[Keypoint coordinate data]
========================

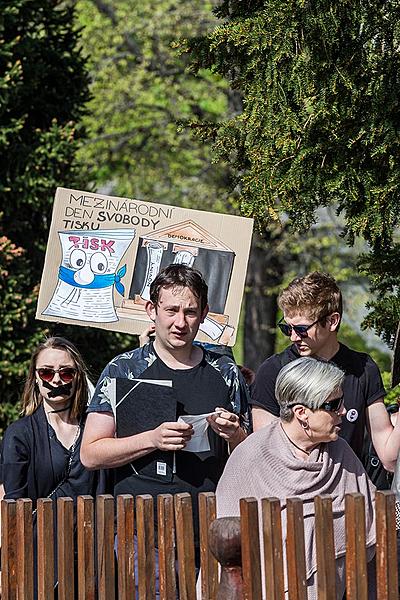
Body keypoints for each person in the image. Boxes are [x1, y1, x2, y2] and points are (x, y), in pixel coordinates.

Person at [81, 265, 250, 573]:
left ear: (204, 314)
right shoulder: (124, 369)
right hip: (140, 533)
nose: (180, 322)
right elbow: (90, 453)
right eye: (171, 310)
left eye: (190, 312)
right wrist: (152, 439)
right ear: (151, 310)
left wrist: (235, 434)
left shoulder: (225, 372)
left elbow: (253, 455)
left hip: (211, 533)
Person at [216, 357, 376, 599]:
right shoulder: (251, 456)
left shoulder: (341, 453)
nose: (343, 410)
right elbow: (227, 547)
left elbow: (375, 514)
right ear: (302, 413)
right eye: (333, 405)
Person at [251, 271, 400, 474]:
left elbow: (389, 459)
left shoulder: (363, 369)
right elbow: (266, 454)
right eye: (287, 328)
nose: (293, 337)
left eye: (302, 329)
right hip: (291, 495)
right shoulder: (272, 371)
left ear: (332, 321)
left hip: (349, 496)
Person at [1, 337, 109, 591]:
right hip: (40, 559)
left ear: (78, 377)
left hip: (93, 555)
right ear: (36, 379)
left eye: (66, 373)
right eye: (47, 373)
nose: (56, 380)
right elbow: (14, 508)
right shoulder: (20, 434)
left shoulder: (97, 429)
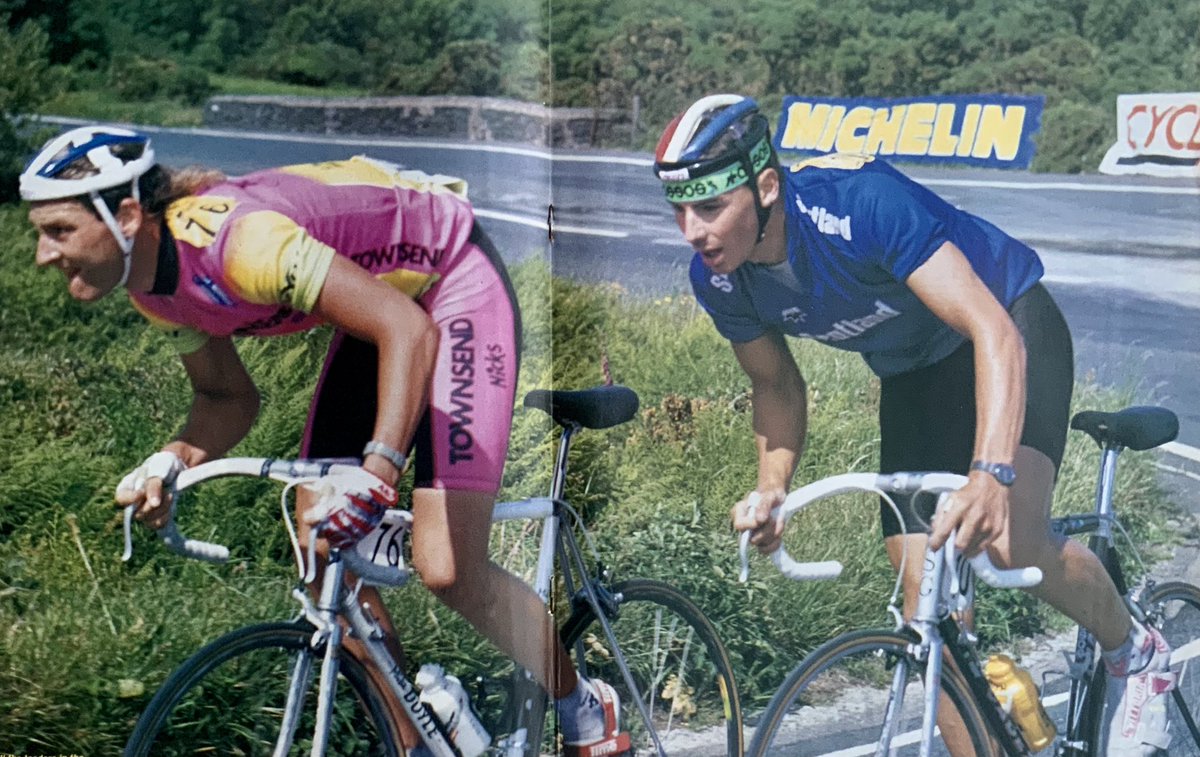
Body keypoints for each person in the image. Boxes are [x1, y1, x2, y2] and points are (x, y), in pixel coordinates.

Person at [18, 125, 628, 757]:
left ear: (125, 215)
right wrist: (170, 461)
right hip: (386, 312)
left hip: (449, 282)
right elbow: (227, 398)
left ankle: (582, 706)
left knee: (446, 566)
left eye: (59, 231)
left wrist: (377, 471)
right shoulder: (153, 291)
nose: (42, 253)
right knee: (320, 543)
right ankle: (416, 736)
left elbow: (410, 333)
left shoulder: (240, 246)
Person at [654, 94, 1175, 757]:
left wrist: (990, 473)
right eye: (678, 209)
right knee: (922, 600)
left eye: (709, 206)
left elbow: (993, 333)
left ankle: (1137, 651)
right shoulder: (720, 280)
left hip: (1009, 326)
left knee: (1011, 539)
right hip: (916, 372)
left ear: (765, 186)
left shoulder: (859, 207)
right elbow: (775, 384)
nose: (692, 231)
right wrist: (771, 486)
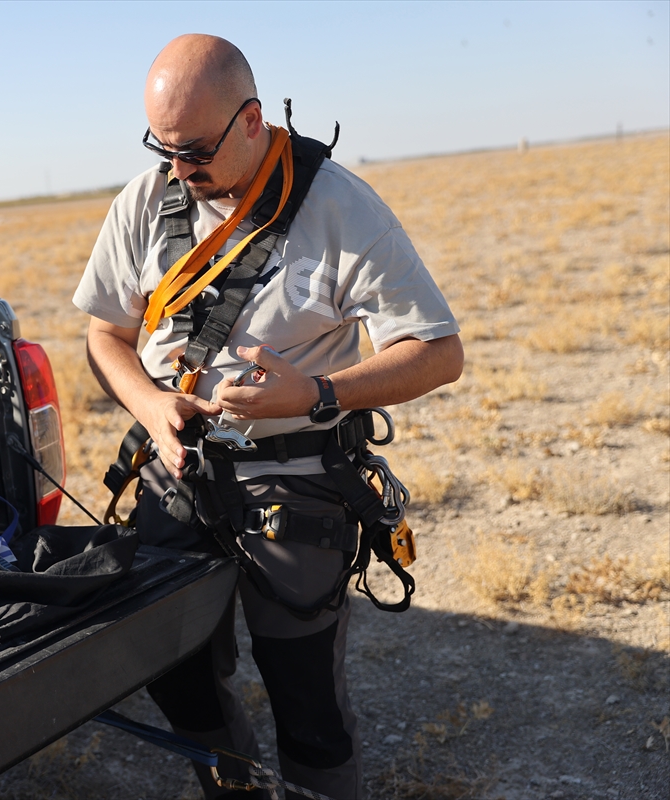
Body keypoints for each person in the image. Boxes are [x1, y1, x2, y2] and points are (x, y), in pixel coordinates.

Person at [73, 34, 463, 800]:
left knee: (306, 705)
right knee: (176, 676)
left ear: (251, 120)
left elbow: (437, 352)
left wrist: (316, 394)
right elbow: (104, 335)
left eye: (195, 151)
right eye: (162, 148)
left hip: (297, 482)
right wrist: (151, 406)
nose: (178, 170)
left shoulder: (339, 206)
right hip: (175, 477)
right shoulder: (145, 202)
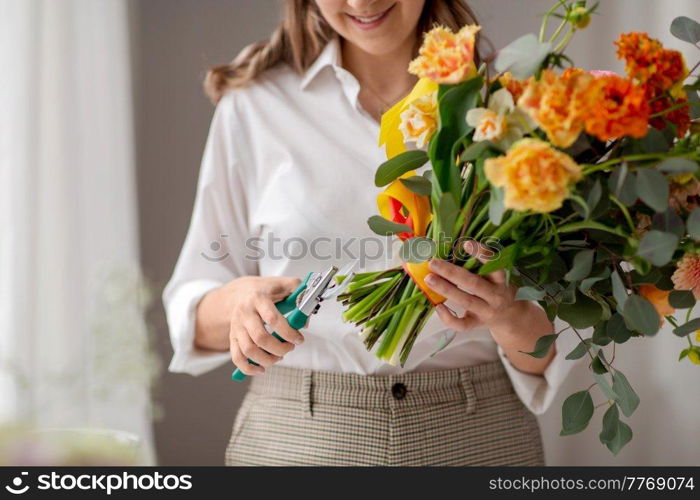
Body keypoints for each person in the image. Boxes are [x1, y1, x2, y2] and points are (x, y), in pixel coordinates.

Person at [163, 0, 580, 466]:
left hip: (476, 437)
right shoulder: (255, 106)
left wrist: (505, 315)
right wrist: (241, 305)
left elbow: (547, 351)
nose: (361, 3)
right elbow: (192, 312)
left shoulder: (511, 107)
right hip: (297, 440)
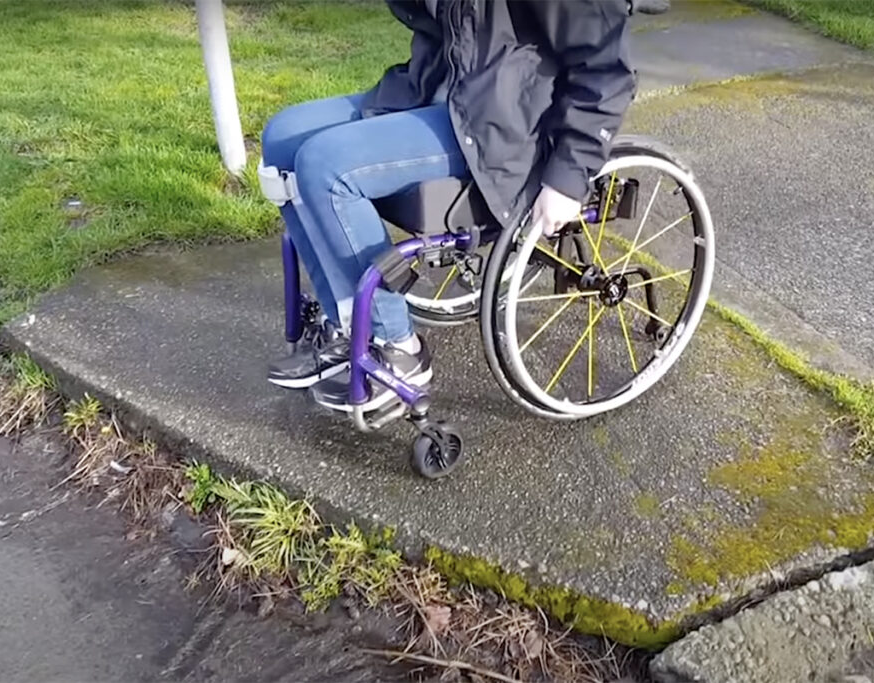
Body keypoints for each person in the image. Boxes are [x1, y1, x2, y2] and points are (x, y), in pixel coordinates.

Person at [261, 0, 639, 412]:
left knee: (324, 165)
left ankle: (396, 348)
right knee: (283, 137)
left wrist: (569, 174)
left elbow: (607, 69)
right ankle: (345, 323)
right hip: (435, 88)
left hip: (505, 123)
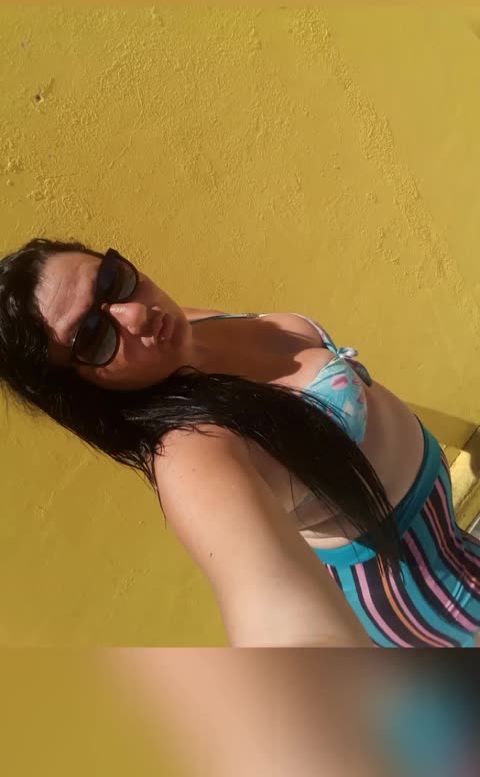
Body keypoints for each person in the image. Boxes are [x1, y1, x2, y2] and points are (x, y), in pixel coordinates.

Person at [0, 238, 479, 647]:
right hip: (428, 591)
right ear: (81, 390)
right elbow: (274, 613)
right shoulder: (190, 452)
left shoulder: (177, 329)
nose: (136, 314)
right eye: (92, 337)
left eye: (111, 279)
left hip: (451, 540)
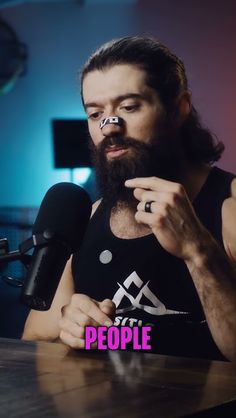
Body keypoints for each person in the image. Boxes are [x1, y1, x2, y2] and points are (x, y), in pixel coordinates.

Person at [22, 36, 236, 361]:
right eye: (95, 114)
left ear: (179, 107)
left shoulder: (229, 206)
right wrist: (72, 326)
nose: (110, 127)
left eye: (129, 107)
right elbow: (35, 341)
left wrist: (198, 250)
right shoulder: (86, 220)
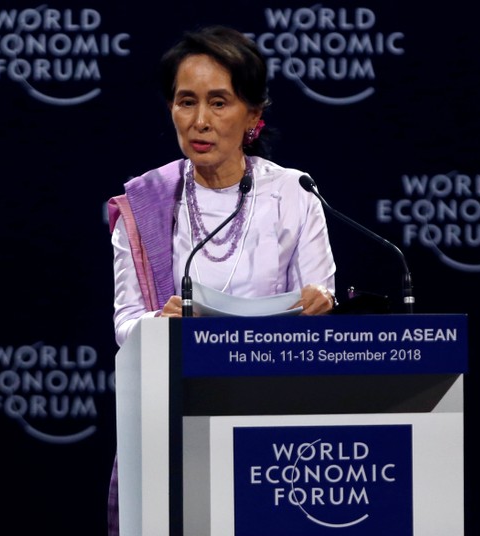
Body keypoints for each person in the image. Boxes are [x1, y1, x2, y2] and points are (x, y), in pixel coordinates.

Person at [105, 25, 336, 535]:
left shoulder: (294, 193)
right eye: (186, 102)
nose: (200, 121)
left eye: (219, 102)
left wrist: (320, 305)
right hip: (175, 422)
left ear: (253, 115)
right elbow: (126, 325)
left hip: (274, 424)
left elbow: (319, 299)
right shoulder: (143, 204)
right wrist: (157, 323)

========================

◆ Your goal ◆
Without including the pictures, reproduce all entries exactly.

◆ Problem solution ◆
Body keypoints for each person in the image. Boxes are [x1, y1, x2, y2] and points are (x, y), in pixel coordinates.

Person at [81, 265, 250, 573]:
left ear: (204, 314)
right shoulder: (124, 369)
right hip: (140, 533)
nose: (180, 322)
right elbow: (90, 453)
right eye: (171, 310)
left eye: (190, 312)
right wrist: (152, 439)
right ear: (151, 310)
left wrist: (235, 434)
left shoulder: (225, 372)
left elbow: (253, 455)
left hip: (211, 533)
Person at [216, 357, 376, 599]:
right shoulder: (251, 456)
left shoulder: (341, 453)
nose: (343, 410)
right elbow: (227, 547)
left elbow: (375, 514)
right ear: (302, 413)
right eye: (333, 405)
Person at [251, 271, 400, 474]:
left elbow: (389, 459)
left shoulder: (363, 369)
right elbow: (266, 454)
right eye: (287, 328)
nose: (293, 337)
left eye: (302, 329)
right hip: (291, 495)
right shoulder: (272, 371)
left ear: (332, 321)
left hip: (349, 496)
Person at [1, 337, 109, 591]:
right hip: (40, 559)
left ear: (78, 377)
left hip: (93, 555)
right ear: (36, 379)
left eye: (66, 373)
right eye: (47, 373)
nose: (56, 380)
right elbow: (14, 508)
right shoulder: (20, 434)
left shoulder: (97, 429)
Body keypoints for each person in the image. Boxes are [x1, y1, x2, y2] and points are (x, y), in pixel coordinates.

Person at [18, 125, 628, 757]:
left ear: (125, 215)
right wrist: (170, 461)
right hip: (386, 312)
left hip: (449, 282)
right elbow: (227, 398)
left ankle: (582, 706)
left knee: (446, 566)
left eye: (59, 231)
left wrist: (377, 471)
right shoulder: (153, 291)
nose: (42, 253)
right knee: (320, 543)
right ankle: (416, 736)
left elbow: (410, 333)
left shoulder: (240, 246)
Person at [654, 94, 1175, 757]:
left wrist: (990, 473)
right eye: (678, 209)
right knee: (922, 600)
left eye: (709, 206)
left elbow: (993, 333)
left ankle: (1137, 651)
right shoulder: (720, 280)
left hip: (1009, 326)
left knee: (1011, 539)
right hip: (916, 372)
left ear: (765, 186)
left shoulder: (859, 207)
right elbow: (775, 384)
nose: (692, 231)
right wrist: (771, 486)
Body keypoints for each person in the image. Boxes are [x1, y1, x2, y2] and points are (x, y), in pixel coordinates.

Person at [73, 34, 463, 800]:
left knee: (306, 705)
right knee: (176, 676)
left ear: (251, 120)
left elbow: (437, 352)
left wrist: (316, 394)
right elbow: (104, 335)
left eye: (195, 151)
right eye: (162, 148)
left hip: (297, 482)
right wrist: (151, 406)
nose: (178, 170)
left shoulder: (339, 206)
right hip: (175, 477)
right shoulder: (145, 202)
Body keypoints for each person in the image. Boxes are [x1, y1, x2, y2] and points are (x, y), in pixel coordinates.

Person at [163, 0, 580, 466]:
left hip: (476, 437)
right shoulder: (255, 106)
left wrist: (505, 315)
right wrist: (241, 305)
left elbow: (547, 351)
nose: (361, 3)
right elbow: (192, 312)
left shoulder: (511, 107)
right hip: (297, 440)
Body keypoints for each person in the image. Boxes are [x1, y1, x2, y2] and points are (x, y), in pixel coordinates.

Person at [261, 0, 639, 412]:
left knee: (324, 165)
left ankle: (396, 348)
right knee: (283, 137)
left wrist: (569, 174)
left elbow: (607, 69)
right ankle: (345, 323)
right hip: (435, 88)
left hip: (505, 123)
Body keypoints for each person in the image. Boxes are [x1, y1, x2, y2] and points are (x, y), in pixel coordinates.

Person at [0, 238, 479, 647]:
right hip: (428, 591)
right ear: (81, 390)
right elbow: (274, 613)
right shoulder: (190, 452)
left shoulder: (177, 329)
nose: (136, 314)
right eye: (92, 337)
left eye: (111, 279)
left hip: (451, 540)
Body keypoints for each person in the image. Boxes are [x1, y1, x2, y2] and points are (x, y), in pixel coordinates.

Person at [22, 36, 236, 361]:
right eye: (95, 114)
left ear: (179, 107)
left shoulder: (229, 206)
right wrist: (72, 326)
nose: (110, 127)
left eye: (129, 107)
right elbow: (35, 341)
left wrist: (198, 250)
right shoulder: (86, 220)
Body keypoints for each person in the image. Boxes are [x1, y1, x2, y2] and points are (x, y), in pixel coordinates.

Person at [105, 25, 336, 535]:
left shoulder: (294, 193)
right eye: (186, 102)
nose: (200, 121)
left eye: (219, 102)
left wrist: (320, 305)
right hip: (175, 422)
left ear: (253, 115)
right elbow: (126, 325)
left hip: (274, 424)
left elbow: (319, 299)
right shoulder: (143, 204)
right wrist: (157, 323)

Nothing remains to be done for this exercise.